Así, por esta historia plagada de conspiraciones desfilan personajes como José Garibaldi (acusado de masón y versión italiana del mexicano Miguel Hidalgo), el escritor Alejandro Dumas (el padre, de rasgos negroides, que es el creador de numerosas obras tan vigentes hoy como entonces), Sue (legendario autor de El judío errante), el militar francés de apellido Dreyfus (objeto de una conspiración fraguada en su contra por haber sido judío), Karl Marx (judío, obviamente) y muchos otros más que sirven de referencia.

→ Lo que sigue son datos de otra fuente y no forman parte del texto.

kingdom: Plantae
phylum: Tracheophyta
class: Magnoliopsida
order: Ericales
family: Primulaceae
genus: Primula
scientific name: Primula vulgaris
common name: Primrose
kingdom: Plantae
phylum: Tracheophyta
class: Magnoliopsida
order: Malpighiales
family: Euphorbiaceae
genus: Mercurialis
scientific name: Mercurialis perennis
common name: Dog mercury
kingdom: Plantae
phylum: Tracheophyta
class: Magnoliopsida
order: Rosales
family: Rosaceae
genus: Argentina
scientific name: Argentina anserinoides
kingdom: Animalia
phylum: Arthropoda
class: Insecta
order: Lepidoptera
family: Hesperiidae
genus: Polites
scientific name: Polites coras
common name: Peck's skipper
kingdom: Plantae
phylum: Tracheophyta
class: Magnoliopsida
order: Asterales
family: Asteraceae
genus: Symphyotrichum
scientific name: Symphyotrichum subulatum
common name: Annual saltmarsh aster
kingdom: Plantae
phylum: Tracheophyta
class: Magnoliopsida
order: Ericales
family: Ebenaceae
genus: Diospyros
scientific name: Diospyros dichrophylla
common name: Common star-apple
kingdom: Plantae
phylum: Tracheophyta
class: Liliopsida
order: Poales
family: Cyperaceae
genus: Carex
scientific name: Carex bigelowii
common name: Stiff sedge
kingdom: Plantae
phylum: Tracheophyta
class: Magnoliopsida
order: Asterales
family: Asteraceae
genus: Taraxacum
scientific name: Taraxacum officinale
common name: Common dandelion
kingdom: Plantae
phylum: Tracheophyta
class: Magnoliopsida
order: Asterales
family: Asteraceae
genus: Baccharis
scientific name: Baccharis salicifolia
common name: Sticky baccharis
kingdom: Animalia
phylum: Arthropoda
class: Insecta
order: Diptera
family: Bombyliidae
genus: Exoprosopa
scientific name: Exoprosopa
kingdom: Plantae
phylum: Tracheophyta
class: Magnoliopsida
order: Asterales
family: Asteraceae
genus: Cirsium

Los únicos que no son reales son los dos narradores (Simonini y Dalla Piccola), pero reúnen características de otros que sí existieron. Así, por ejemplo, hubo un capitán Simonini que en la novela aparece como el abuelo del narrador Simón Simonini. Es precisamente ese abuelo el que inculca en su nieto un odio enfermizo contra los judíos, pero también contra los jesuitas y los masones, que en muchos casos vienen a ser lo mismo.
Negados por unos y confirmados por otros, la trama gira en torno a los planes que aparecen en Los protocolos de los sabios de Sión, pero también hay referencias a algunas nacionalidades en las que Umberto Eco (al final, el narrador omnisciente a lo largo de toda la historia) no se tienta el corazón para describirlas de la manera más descarnada posible, a saber: de los alemanes, de los franceses, de los polacos, de los italianos y de los latinos.
Las descripciones más descarnadas, sin embargo, corresponden a los judíos, motivo por el cual yo supongo que El cementerio de Praga no tuvo la difusión que merece, pues sin temor a equivocarme, se puede considerar como la obra maestra de las conspiraciones. Y el ninguneo de esta obra, que data del 2010, tal vez se deba a que, en buena medida, algo –o mucho— de lo que se dice en el libro pudiera ser cierto.
A este respecto, al autor de esta columna de culto no deja de intrigarle el odio que los judíos han despertado siempre en otras razas del mundo a lo largo de la historia. En efecto: en todos los tiempos los judíos han sido objeto de desprecio en los lugares a donde llegaron a vivir. En 1492, el mismo año en que Colón llegó a América, los gobiernos de España y de Portugal hicieron oficial la expulsión de los que profesaban la fe de Moisés.
Los hebreos que se quedaron en España y en Portugal tuvieron que renunciar a su fe y convertirse a la religión católica. No obstante, muchos conversos profesaban en secreto su religión. A estos se les denominaba “marranos”, lo que no deja de ser una ironía, pues supuestamente los judíos no consumen la carne de puerco. Por cierto, los que eran pescados in fraganti eran terriblemente castigados por el Santo Oficio, que de santo no tiene nada.
Lo intrigante es el motivo que orillaba a los demás a ver con desconfianza a los judíos, pues no sólo de dos países europeos fueron expulsados en el pasado, sino que en muchos más (en la misma Praga del siglo XVIII los checos los atacaban sin mediar motivo alguno, hasta que los echaron fuera) hicieron lo mismo. En El mercader de Venecia, Shakespeare pinta al protagonista (que es judío) como un tipo avaricioso, sin escrúpulos. No es su culpa: era lo que se veía en su tiempo.
Visto a la distancia, hoy se podría decir que buena parte de los prejuicios en contra de los judíos era producto de la ignorancia, pues estamos hablando de varios siglos atrás. Bueno, en realidad esa no parece ser la verdadera razón, pues en el siglo XX, en Alemania, el odio irracional en contra de los hijos de Israel fue el causante principal de la Segunda Guerra Mundial.
Por tanto, la novela El cementerio de Praga cumple a la perfección con su objetivo: hace reflexionar al lector que tuvo el buen tino de haberle hincado el diente, pues difícilmente saldrá defraudado.
Es una lástima que no exista el Umberto Eco mexicano que haría mucho más interesante nuestra historia si la aderezara con alguna conspiración en la que participaran masones y jacobinos, como ocurrió realmente con los fundadores de Estados Unidos.